**THE PROBLEM:** Rewrite the records starting at the line containing "What percentage do" and ending at the end of the records, with "pie" changed to "donut" and everything else left as it is. Leave the pictures out of your answer.

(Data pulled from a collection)

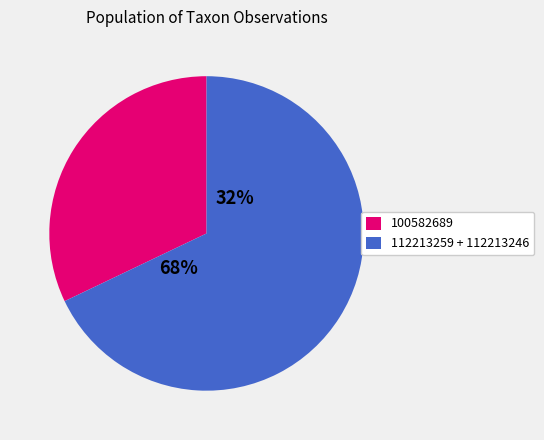

How much of the chart is everything except 112213246?

66.1%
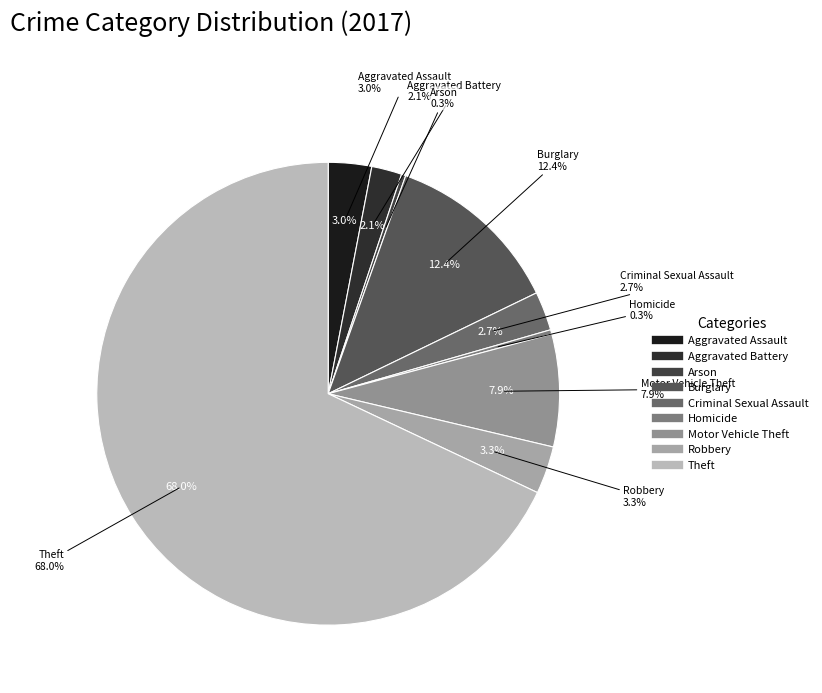

What percentage do Criminal Sexual Assault and Robbery together represent?

6.0%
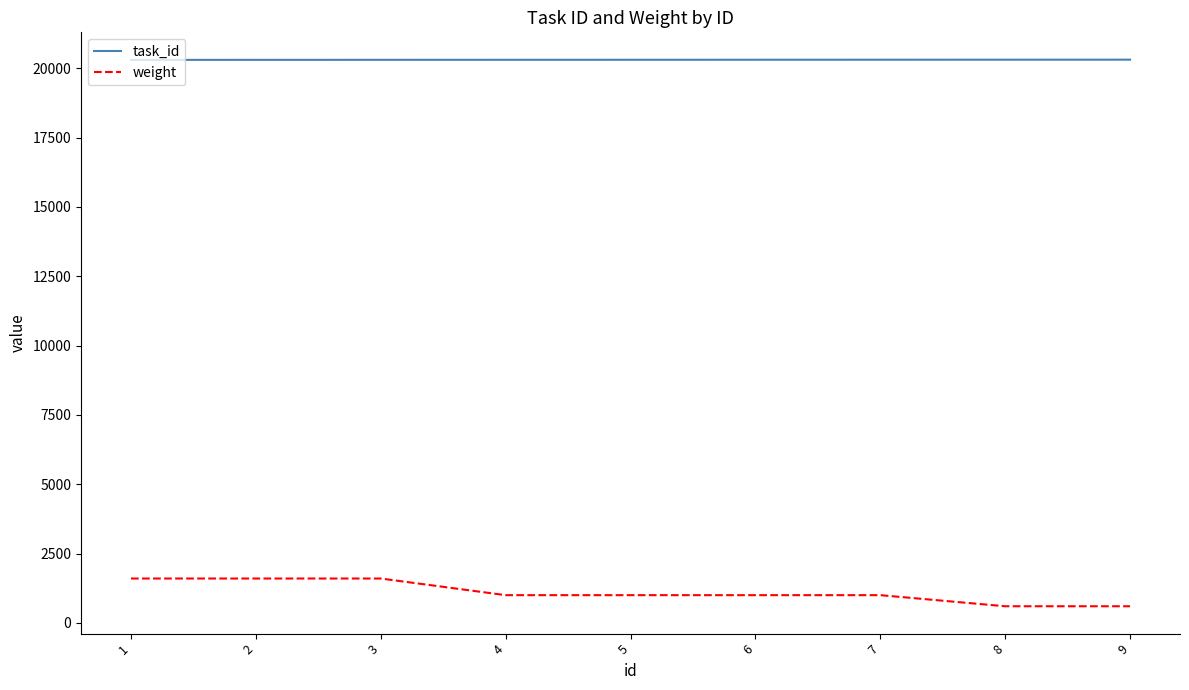

Where does the weight series first go above 1000?

1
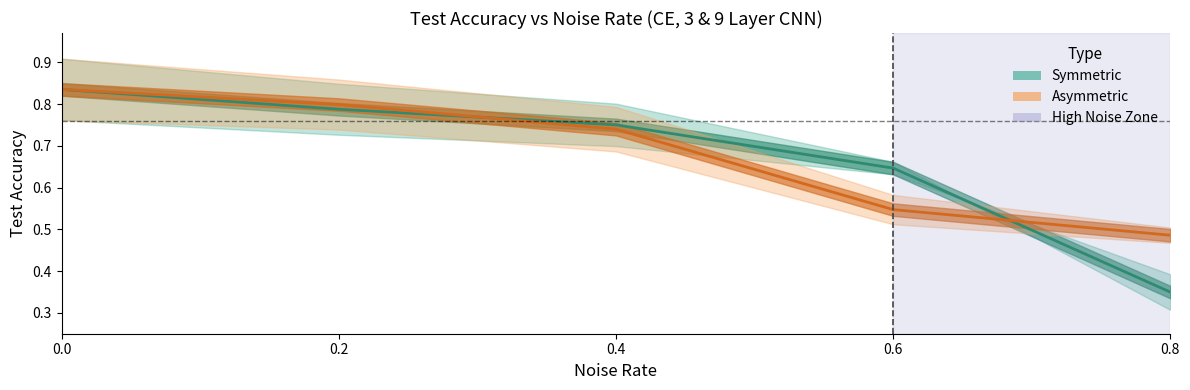

What is the maximum value for Asymmetric (Estimate based on partial data)?

0.8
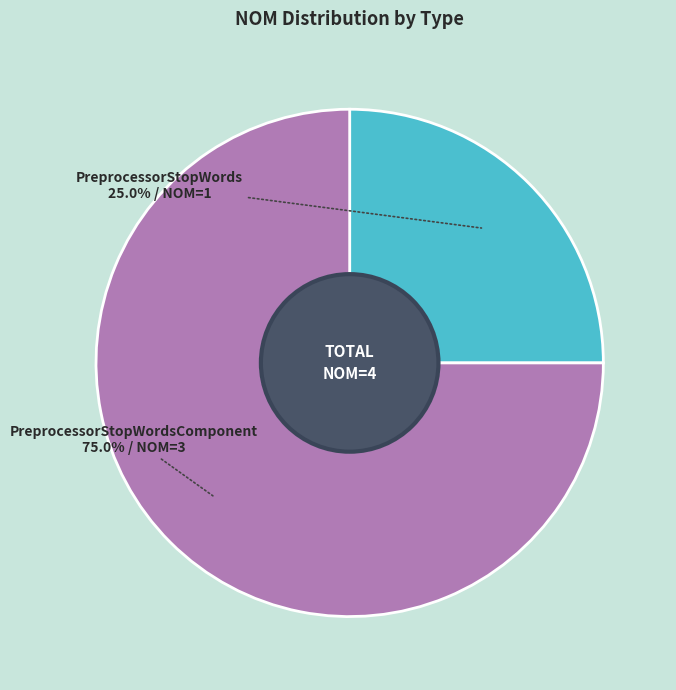

Count the number of slices in the pie.

2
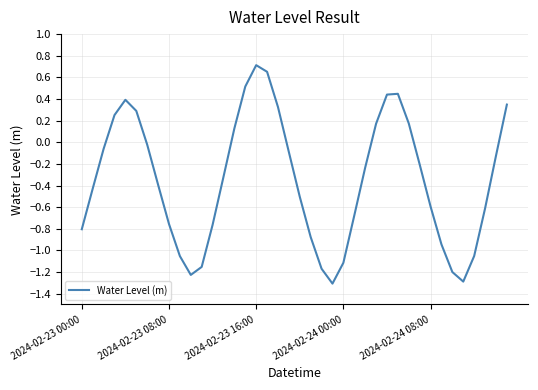

How many values exceed 0?

13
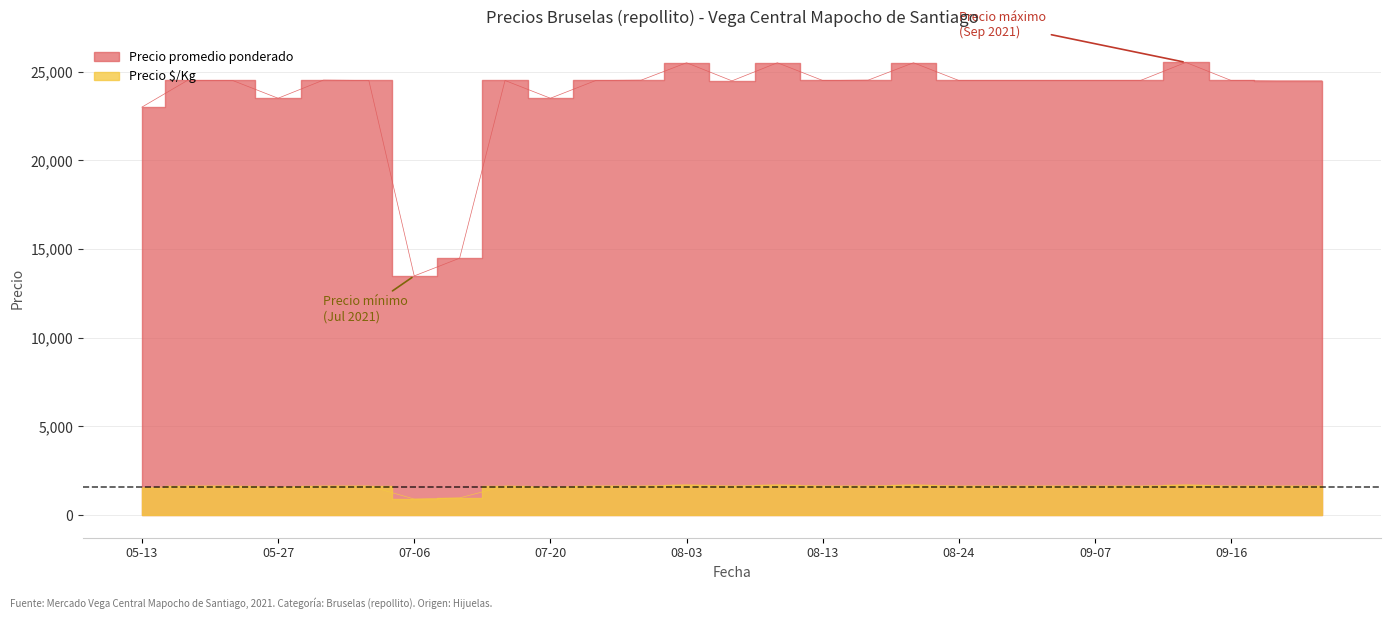

True or false: Precio $/Kg and Precio promedio ponderado intersect in this chart.

False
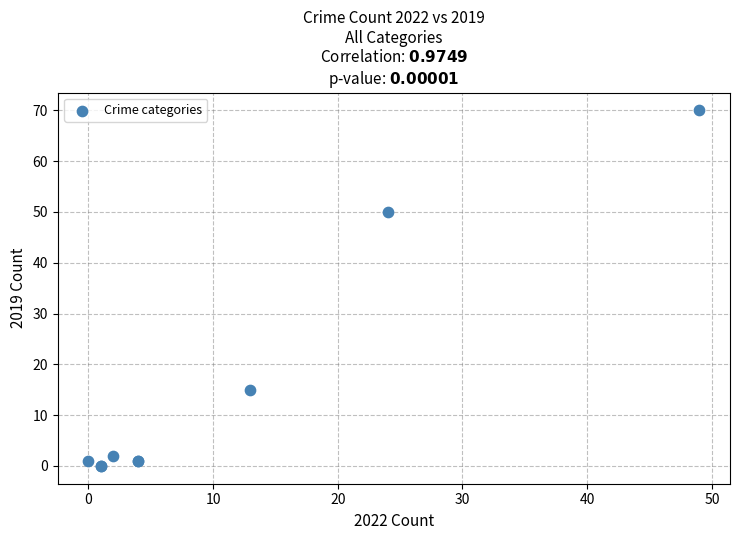

What Y value in the scatter plot is closest to 35?

50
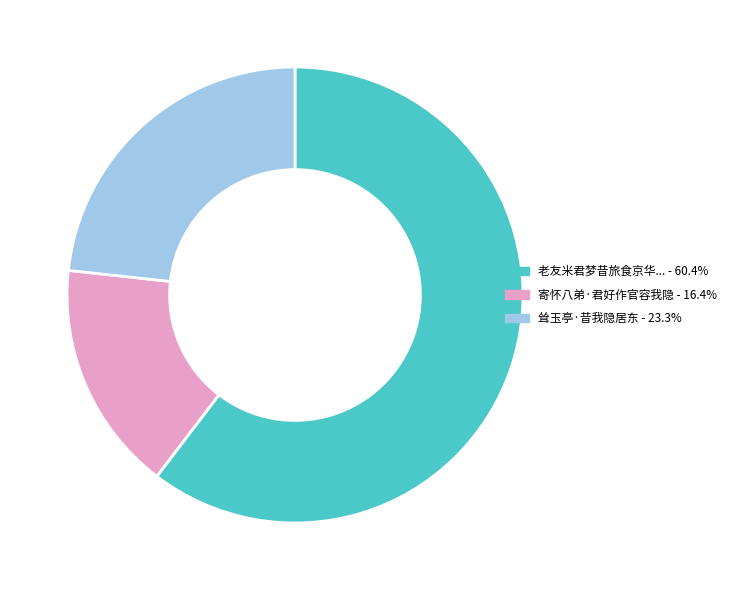

Is there any slice that represents more than half of the pie?

Yes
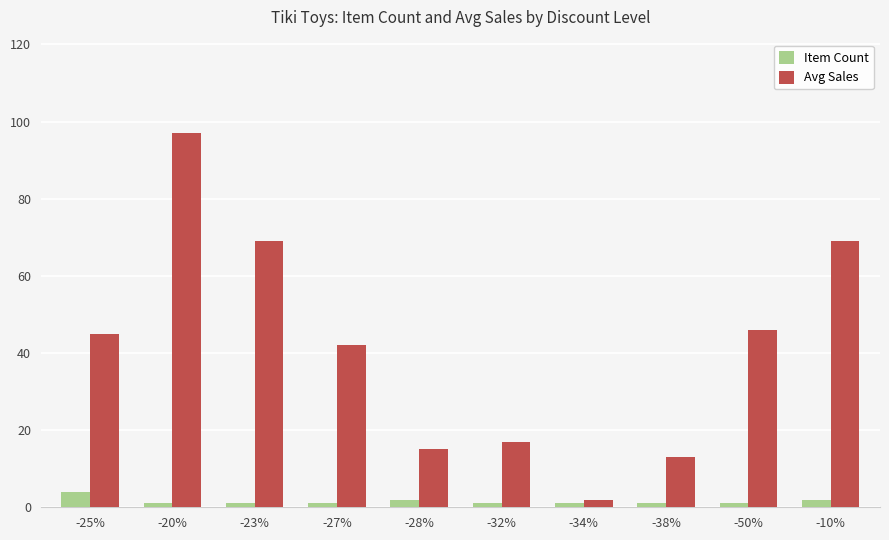

Which series has the widest spread of values?

Avg Sales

**FINISHED TASK:**
What percentage do Criminal Sexual Assault and Robbery together represent?

6.0%

Where does the weight series first go above 1000?

1

What is the maximum value for Asymmetric (Estimate based on partial data)?

0.8

Count the number of slices in the donut.

2

How many values exceed 0?

13

True or false: Precio $/Kg and Precio promedio ponderado intersect in this chart.

False

What Y value in the scatter plot is closest to 35?

50

Is there any slice that represents more than half of the donut?

Yes

Which series has the widest spread of values?

Avg Sales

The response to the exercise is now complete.